Enhancing Domain Generalization in 3D Human Pose Estimation through Controllable Generative Augmentation
For researchers in 3D human pose estimation, this work addresses domain generalization by providing a data augmentation method that improves model robustness to domain shifts.
This work presents a controllable human pose generation framework that synthesizes diverse video data by varying poses, backgrounds, and camera viewpoints to augment training datasets for 3D human pose estimation, achieving significant performance improvements on unseen scenarios and datasets.
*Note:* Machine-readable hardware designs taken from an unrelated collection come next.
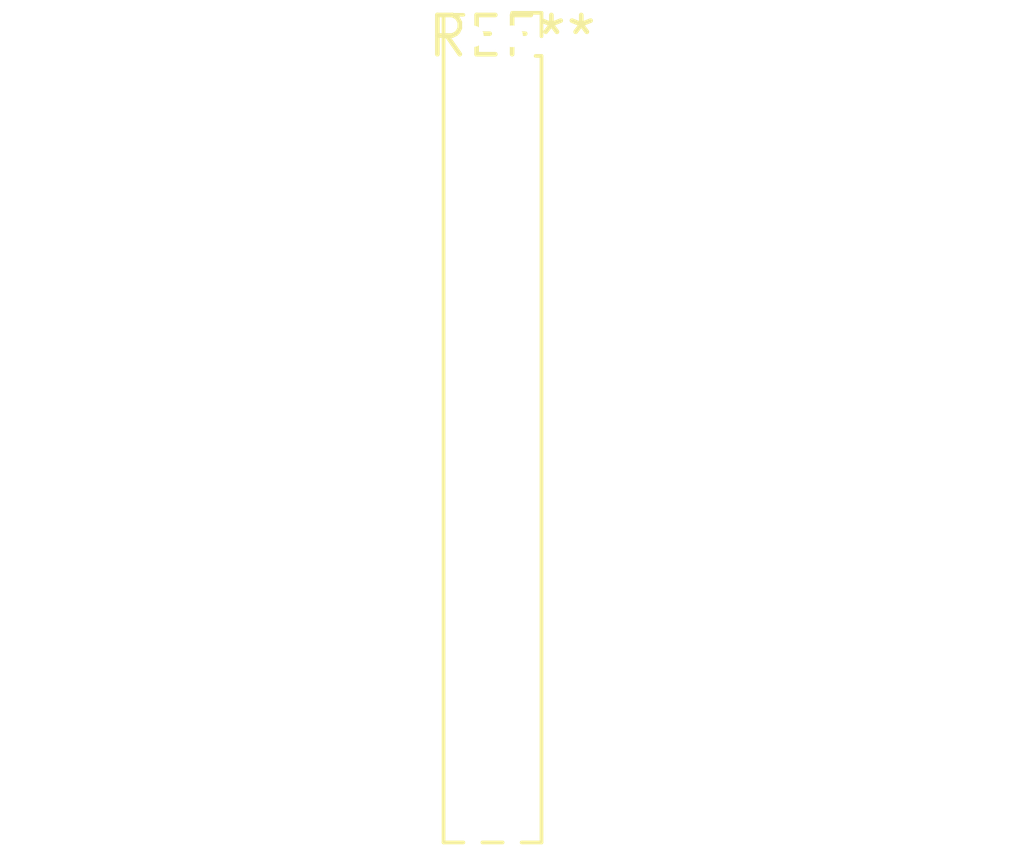
<source format=kicad_pcb>
(kicad_pcb (version 20240108) (generator pcbnew)

  (general
    (thickness 1.6)
  )

  (paper "A4")
  (layers
    (0 "F.Cu" signal)
    (31 "B.Cu" signal)
    (32 "B.Adhes" user "B.Adhesive")
    (33 "F.Adhes" user "F.Adhesive")
    (34 "B.Paste" user)
    (35 "F.Paste" user)
    (36 "B.SilkS" user "B.Silkscreen")
    (37 "F.SilkS" user "F.Silkscreen")
    (38 "B.Mask" user)
    (39 "F.Mask" user)
    (40 "Dwgs.User" user "User.Drawings")
    (41 "Cmts.User" user "User.Comments")
    (42 "Eco1.User" user "User.Eco1")
    (43 "Eco2.User" user "User.Eco2")
    (44 "Edge.Cuts" user)
    (45 "Margin" user)
    (46 "B.CrtYd" user "B.Courtyard")
    (47 "F.CrtYd" user "F.Courtyard")
    (48 "B.Fab" user)
    (49 "F.Fab" user)
    (50 "User.1" user)
    (51 "User.2" user)
    (52 "User.3" user)
    (53 "User.4" user)
    (54 "User.5" user)
    (55 "User.6" user)
    (56 "User.7" user)
    (57 "User.8" user)
    (58 "User.9" user)
  )

  (setup
    (pad_to_mask_clearance 0)
    (pcbplotparams
      (layerselection 0x00010fc_ffffffff)
      (plot_on_all_layers_selection 0x0000000_00000000)
      (disableapertmacros false)
      (usegerberextensions false)
      (usegerberattributes false)
      (usegerberadvancedattributes false)
      (creategerberjobfile false)
      (dashed_line_dash_ratio 12.000000)
      (dashed_line_gap_ratio 3.000000)
      (svgprecision 4)
      (plotframeref false)
      (viasonmask false)
      (mode 1)
      (useauxorigin false)
      (hpglpennumber 1)
      (hpglpenspeed 20)
      (hpglpendiameter 15.000000)
      (dxfpolygonmode false)
      (dxfimperialunits false)
      (dxfusepcbnewfont false)
      (psnegative false)
      (psa4output false)
      (plotreference false)
      (plotvalue false)
      (plotinvisibletext false)
      (sketchpadsonfab false)
      (subtractmaskfromsilk false)
      (outputformat 1)
      (mirror false)
      (drillshape 1)
      (scaleselection 1)
      (outputdirectory "")
    )
  )

  (net 0 "")

  (footprint "PinSocket_2x21_P1.27mm_Vertical" (layer "F.Cu") (at 0 0))

)

</source>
Pedestrian motion, due to its causal nature, is strongly influenced by domain gaps arising from discrepancies between training and testing data distributions. Focusing on 3D human pose estimation, this work presents a controllable human pose generation framework that synthesizes diverse video data by systematically varying poses, backgrounds, and camera viewpoints. This generative augmentation enriches training datasets, enhances model generalization, and alleviates the limitations of existing methods in handling domain discrepancies. By leveraging both indoor/real-world and outdoor/virtual datasets, we perform cross-domain data fusion and controllable video generation to construct enriched training data, tailored to realistic deployment settings. Extensive experiments show that the augmented datasets significantly improve model performance on unseen scenarios and datasets, validating the effectiveness of the proposed approach.